Carex cordillerana ecology and range (October 29, 2008)
Botanist Duncan Thomas disagrees with some of what the Carex Working Group wrote about ecology of Carex cordillerana in our Field Guide to the Sedges of the Pacific Northwest. We wrote, "Its broad, palatable leaves attract grazers, which can easily pull up the shallow-rooted plant. Perhaps it was once more widespread and now persists only on rocky slopes where it receives some protection from livestock."
Thomas has extensive experience with this species in northeast Oregon, from the south side of the Wallowas and from the Imnaha/Horse Creek area, where it is common and grows in steep forested or scrubby draws in dry grassland, often with Carex rossii. He reports that the CWG account gives cattle and other grazers too much credit for C. cordillerana scarcity and inappropriately ignores the role of fire. He has observed that after a fire C. cordillerana can regenerate in the light soil throughout a draw. The plants thrive for a few years but are gradually out-competed by other understory plants including C. geyeri and low shrubs. The population persists longest along the forest/grassland ecotone. He believes that decades of fire suppression may have adversely affected the abundance of C. cordillerana, although it is much more abundant around the Wallowas than records suggest.

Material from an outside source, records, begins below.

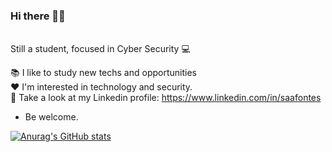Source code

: ### Hi there 👋🏼 

<br>Still a student, focused in Cyber Security :computer:</br>


:books:   I like to study new techs and opportunities
</br>:heart:   I'm interested in technology and security.
</br>:milky_way:   Take a look at my Linkedin profile: https://www.linkedin.com/in/saafontes


- Be welcome.

[![Anurag's GitHub stats](https://github-readme-stats.vercel.app/api?username=saafontes&theme=dracula)](https://github.com/saafontes/github-readme-stats)
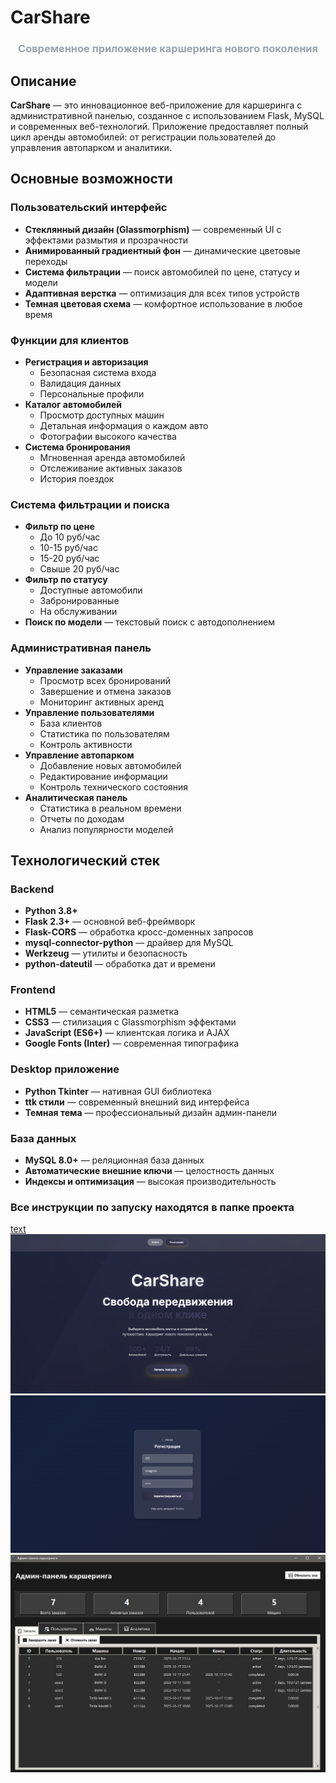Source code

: # CarShare

<div align="center">
  <h3 style="color: #9ca3af;">Современное приложение каршеринга нового поколения</h3>
</div>

## Описание

**CarShare** — это инновационное веб-приложение для каршеринга с административной панелью, созданное с использованием Flask, MySQL и современных веб-технологий. Приложение предоставляет полный цикл аренды автомобилей: от регистрации пользователей до управления автопарком и аналитики.

## Основные возможности

### Пользовательский интерфейс
- **Стеклянный дизайн (Glassmorphism)** — современный UI с эффектами размытия и прозрачности
- **Анимированный градиентный фон** — динамические цветовые переходы
- **Система фильтрации** — поиск автомобилей по цене, статусу и модели
- **Адаптивная верстка** — оптимизация для всех типов устройств
- **Темная цветовая схема** — комфортное использование в любое время

### Функции для клиентов
- **Регистрация и авторизация**
  - Безопасная система входа
  - Валидация данных
  - Персональные профили
- **Каталог автомобилей**
  - Просмотр доступных машин
  - Детальная информация о каждом авто
  - Фотографии высокого качества
- **Система бронирования**
  - Мгновенная аренда автомобилей
  - Отслеживание активных заказов
  - История поездок

### Система фильтрации и поиска
- **Фильтр по цене**
  - До 10 руб/час
  - 10-15 руб/час
  - 15-20 руб/час
  - Свыше 20 руб/час
- **Фильтр по статусу**
  - Доступные автомобили
  - Забронированные
  - На обслуживании
- **Поиск по модели** — текстовый поиск с автодополнением

### Административная панель
- **Управление заказами**
  - Просмотр всех бронирований
  - Завершение и отмена заказов
  - Мониторинг активных аренд
- **Управление пользователями**
  - База клиентов
  - Статистика по пользователям
  - Контроль активности
- **Управление автопарком**
  - Добавление новых автомобилей
  - Редактирование информации
  - Контроль технического состояния
- **Аналитическая панель**
  - Статистика в реальном времени
  - Отчеты по доходам
  - Анализ популярности моделей

## Технологический стек

### Backend
- **Python 3.8+**
- **Flask 2.3+** — основной веб-фреймворк
- **Flask-CORS** — обработка кросс-доменных запросов
- **mysql-connector-python** — драйвер для MySQL
- **Werkzeug** — утилиты и безопасность
- **python-dateutil** — обработка дат и времени

### Frontend
- **HTML5** — семантическая разметка
- **CSS3** — стилизация с Glassmorphism эффектами
- **JavaScript (ES6+)** — клиентская логика и AJAX
- **Google Fonts (Inter)** — современная типографика

### Desktop приложение
- **Python Tkinter** — нативная GUI библиотека
- **ttk стили** — современный внешний вид интерфейса
- **Темная тема** — профессиональный дизайн админ-панели

### База данных
- **MySQL 8.0+** — реляционная база данных
- **Автоматические внешние ключи** — целостность данных
- **Индексы и оптимизация** — высокая производительность
### Все инструкции по запуску находятся в папке проекта<br>
[text](README.md) ![text](<screens/каршеринг 1.png>)<br>
![alt text](screens/image.png)<br>
![alt text](<screens/каршеринг 2.png>)
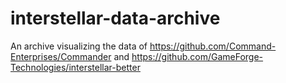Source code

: # interstellar-data-archive
An archive visualizing the data of https://github.com/Command-Enterprises/Commander and https://github.com/GameForge-Technologies/interstellar-better
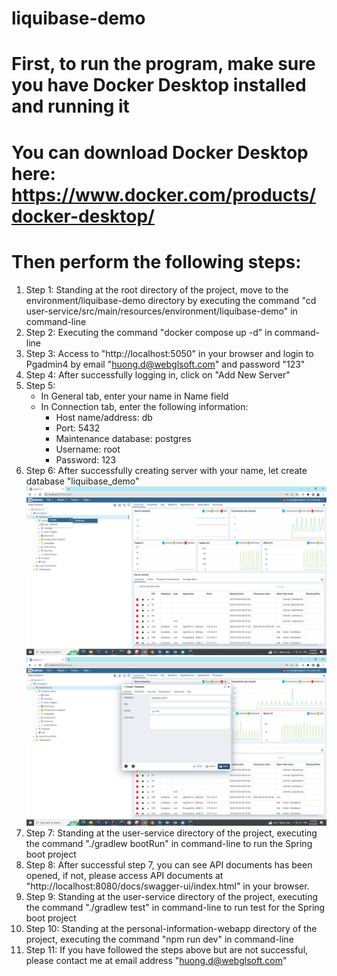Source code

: # liquibase-demo
# First, to run the program, make sure you have Docker Desktop installed and running it
# You can download Docker Desktop here: https://www.docker.com/products/docker-desktop/
# Then perform the following steps:
1. Step 1: Standing at the root directory of the project, move to the environment/liquibase-demo directory by executing the command "cd user-service/src/main/resources/environment/liquibase-demo" in command-line
2. Step 2: Executing the command "docker compose up -d" in command-line
3. Step 3: Access to "http://localhost:5050" in your browser and login to Pgadmin4 by email "huong.d@webglsoft.com" and password "123"
4. Step 4: After successfully logging in, click on "Add New Server"
5. Step 5: 
   - In General tab, enter your name in Name field
   - In Connection tab, enter the following information:
     - Host name/address: db
     - Port: 5432
     - Maintenance database: postgres
     - Username: root
     - Password: 123
6. Step 6: After successfully creating server with your name, let create database "liquibase_demo"
![step6a.png](docs/img/step6a.png)![step6b.png](docs/img/step6b.png)
7. Step 7: Standing at the user-service directory of the project, executing the command "./gradlew bootRun" in command-line to run the Spring boot project
8. Step 8: After successful step 7, you can see API documents has been opened, if not, please access API documents at "http://localhost:8080/docs/swagger-ui/index.html" in your browser.
9. Step 9: Standing at the user-service directory of the project, executing the command "./gradlew test" in command-line to run test for the Spring boot project
10. Step 10: Standing at the personal-information-webapp directory of the project, executing the command "npm run dev" in command-line
11. Step 11: If you have followed the steps above but are not successful, please contact me at email address "huong.d@webglsoft.com"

Carex Working Group members found C. cordillerana in the North Warners, southeast of Lakeview and about five miles north of the California border. Two subpopulations with a total of over 70 plants were growing in Ponderosa Pine / White Fir forest. The C. cordillerana was growing on steep north-facing slopes where both grazing by cattle and competition from other understory plants were minimized.